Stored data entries
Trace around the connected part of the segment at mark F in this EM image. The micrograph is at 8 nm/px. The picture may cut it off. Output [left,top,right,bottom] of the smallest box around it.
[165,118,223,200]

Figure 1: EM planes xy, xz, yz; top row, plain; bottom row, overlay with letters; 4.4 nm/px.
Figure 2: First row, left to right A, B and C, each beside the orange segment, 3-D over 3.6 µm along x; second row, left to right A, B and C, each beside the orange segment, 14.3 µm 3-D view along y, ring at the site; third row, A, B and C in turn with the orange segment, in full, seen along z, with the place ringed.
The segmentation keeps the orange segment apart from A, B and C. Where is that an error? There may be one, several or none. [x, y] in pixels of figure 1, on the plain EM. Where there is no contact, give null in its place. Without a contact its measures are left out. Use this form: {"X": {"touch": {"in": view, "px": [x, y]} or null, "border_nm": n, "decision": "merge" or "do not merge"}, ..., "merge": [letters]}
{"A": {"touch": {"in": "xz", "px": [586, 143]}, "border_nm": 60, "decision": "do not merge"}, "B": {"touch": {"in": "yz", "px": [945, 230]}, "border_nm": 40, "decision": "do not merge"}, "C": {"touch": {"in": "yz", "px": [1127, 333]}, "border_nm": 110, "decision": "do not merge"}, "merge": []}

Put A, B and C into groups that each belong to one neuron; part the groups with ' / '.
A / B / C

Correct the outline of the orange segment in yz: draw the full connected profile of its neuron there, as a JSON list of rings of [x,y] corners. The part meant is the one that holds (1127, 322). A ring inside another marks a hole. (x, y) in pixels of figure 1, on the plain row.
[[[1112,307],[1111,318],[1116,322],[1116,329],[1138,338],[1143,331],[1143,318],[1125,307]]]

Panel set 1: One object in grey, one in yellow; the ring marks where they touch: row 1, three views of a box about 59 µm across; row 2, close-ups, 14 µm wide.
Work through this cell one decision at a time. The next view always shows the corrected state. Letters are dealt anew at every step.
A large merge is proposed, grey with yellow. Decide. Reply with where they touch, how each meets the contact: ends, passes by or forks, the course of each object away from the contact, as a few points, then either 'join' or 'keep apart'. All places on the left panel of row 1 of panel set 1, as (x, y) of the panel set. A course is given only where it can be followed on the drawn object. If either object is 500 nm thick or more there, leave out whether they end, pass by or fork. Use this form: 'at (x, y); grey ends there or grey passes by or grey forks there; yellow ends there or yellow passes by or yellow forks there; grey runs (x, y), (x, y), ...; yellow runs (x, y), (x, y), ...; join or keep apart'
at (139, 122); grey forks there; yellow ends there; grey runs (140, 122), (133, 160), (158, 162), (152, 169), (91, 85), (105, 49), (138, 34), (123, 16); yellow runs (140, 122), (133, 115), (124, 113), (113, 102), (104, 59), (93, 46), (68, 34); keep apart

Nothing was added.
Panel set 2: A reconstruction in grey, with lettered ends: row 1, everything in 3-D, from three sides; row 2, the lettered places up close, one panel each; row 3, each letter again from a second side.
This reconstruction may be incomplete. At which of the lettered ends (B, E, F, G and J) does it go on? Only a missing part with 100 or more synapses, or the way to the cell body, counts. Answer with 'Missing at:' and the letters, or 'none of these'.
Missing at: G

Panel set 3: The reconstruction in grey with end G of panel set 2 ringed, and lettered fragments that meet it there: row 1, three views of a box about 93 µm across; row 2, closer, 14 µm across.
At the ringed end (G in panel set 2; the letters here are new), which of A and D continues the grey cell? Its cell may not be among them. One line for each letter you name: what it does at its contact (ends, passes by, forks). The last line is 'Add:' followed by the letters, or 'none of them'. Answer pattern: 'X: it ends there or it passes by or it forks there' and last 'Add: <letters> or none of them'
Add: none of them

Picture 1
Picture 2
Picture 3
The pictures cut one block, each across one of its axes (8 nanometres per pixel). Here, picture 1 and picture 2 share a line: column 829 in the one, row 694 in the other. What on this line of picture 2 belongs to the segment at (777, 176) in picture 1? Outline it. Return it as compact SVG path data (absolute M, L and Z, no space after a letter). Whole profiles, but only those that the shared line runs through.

Exercise instructions:
The entries shown above should be duplicated exactly.

Output of the task:
Trace around the connected part of the segment at mark F in this EM image. The micrograph is at 8 nm/px. The picture may cut it off. Output [left,top,right,bottom] of the smallest box around it.
[165,118,223,200]

Figure 1: EM planes xy, xz, yz; top row, plain; bottom row, overlay with letters; 4.4 nm/px.
Figure 2: First row, left to right A, B and C, each beside the orange segment, 3-D over 3.6 µm along x; second row, left to right A, B and C, each beside the orange segment, 14.3 µm 3-D view along y, ring at the site; third row, A, B and C in turn with the orange segment, in full, seen along z, with the place ringed.
The segmentation keeps the orange segment apart from A, B and C. Where is that an error? There may be one, several or none. [x, y] in pixels of figure 1, on the plain EM. Where there is no contact, give null in its place. Without a contact its measures are left out. Use this form: {"X": {"touch": {"in": view, "px": [x, y]} or null, "border_nm": n, "decision": "merge" or "do not merge"}, ..., "merge": [letters]}
{"A": {"touch": {"in": "xz", "px": [586, 143]}, "border_nm": 60, "decision": "do not merge"}, "B": {"touch": {"in": "yz", "px": [945, 230]}, "border_nm": 40, "decision": "do not merge"}, "C": {"touch": {"in": "yz", "px": [1127, 333]}, "border_nm": 110, "decision": "do not merge"}, "merge": []}

Put A, B and C into groups that each belong to one neuron; part the groups with ' / '.
A / B / C

Correct the outline of the orange segment in yz: draw the full connected profile of its neuron there, as a JSON list of rings of [x,y] corners. The part meant is the one that holds (1127, 322). A ring inside another marks a hole. (x, y) in pixels of figure 1, on the plain row.
[[[1112,307],[1111,318],[1116,322],[1116,329],[1138,338],[1143,331],[1143,318],[1125,307]]]

Panel set 1: One object in grey, one in yellow; the ring marks where they touch: row 1, three views of a box about 59 µm across; row 2, close-ups, 14 µm wide.
Work through this cell one decision at a time. The next view always shows the corrected state. Letters are dealt anew at every step.
A large merge is proposed, grey with yellow. Decide. Reply with where they touch, how each meets the contact: ends, passes by or forks, the course of each object away from the contact, as a few points, then either 'join' or 'keep apart'. All places on the left panel of row 1 of panel set 1, as (x, y) of the panel set. A course is given only where it can be followed on the drawn object. If either object is 500 nm thick or more there, leave out whether they end, pass by or fork. Use this form: 'at (x, y); grey ends there or grey passes by or grey forks there; yellow ends there or yellow passes by or yellow forks there; grey runs (x, y), (x, y), ...; yellow runs (x, y), (x, y), ...; join or keep apart'
at (139, 122); grey forks there; yellow ends there; grey runs (140, 122), (133, 160), (158, 162), (152, 169), (91, 85), (105, 49), (138, 34), (123, 16); yellow runs (140, 122), (133, 115), (124, 113), (113, 102), (104, 59), (93, 46), (68, 34); keep apart

Nothing was added.
Panel set 2: A reconstruction in grey, with lettered ends: row 1, everything in 3-D, from three sides; row 2, the lettered places up close, one panel each; row 3, each letter again from a second side.
This reconstruction may be incomplete. At which of the lettered ends (B, E, F, G and J) does it go on? Only a missing part with 100 or more synapses, or the way to the cell body, counts. Answer with 'Missing at:' and the letters, or 'none of these'.
Missing at: G

Panel set 3: The reconstruction in grey with end G of panel set 2 ringed, and lettered fragments that meet it there: row 1, three views of a box about 93 µm across; row 2, closer, 14 µm across.
At the ringed end (G in panel set 2; the letters here are new), which of A and D continues the grey cell? Its cell may not be among them. One line for each letter you name: what it does at its contact (ends, passes by, forks). The last line is 'Add:' followed by the letters, or 'none of them'. Answer pattern: 'X: it ends there or it passes by or it forks there' and last 'Add: <letters> or none of them'
Add: none of them

Picture 1
Picture 2
Picture 3
The pictures cut one block, each across one of its axes (8 nanometres per pixel). Here, picture 1 and picture 2 share a line: column 829 in the one, row 694 in the other. What on this line of picture 2 belongs to the segment at (777, 176) in picture 1? Outline it. Return it as compact SVG path data (absolute M, L and Z, no space after a letter). Whole profiles, but only those that the shared line runs through.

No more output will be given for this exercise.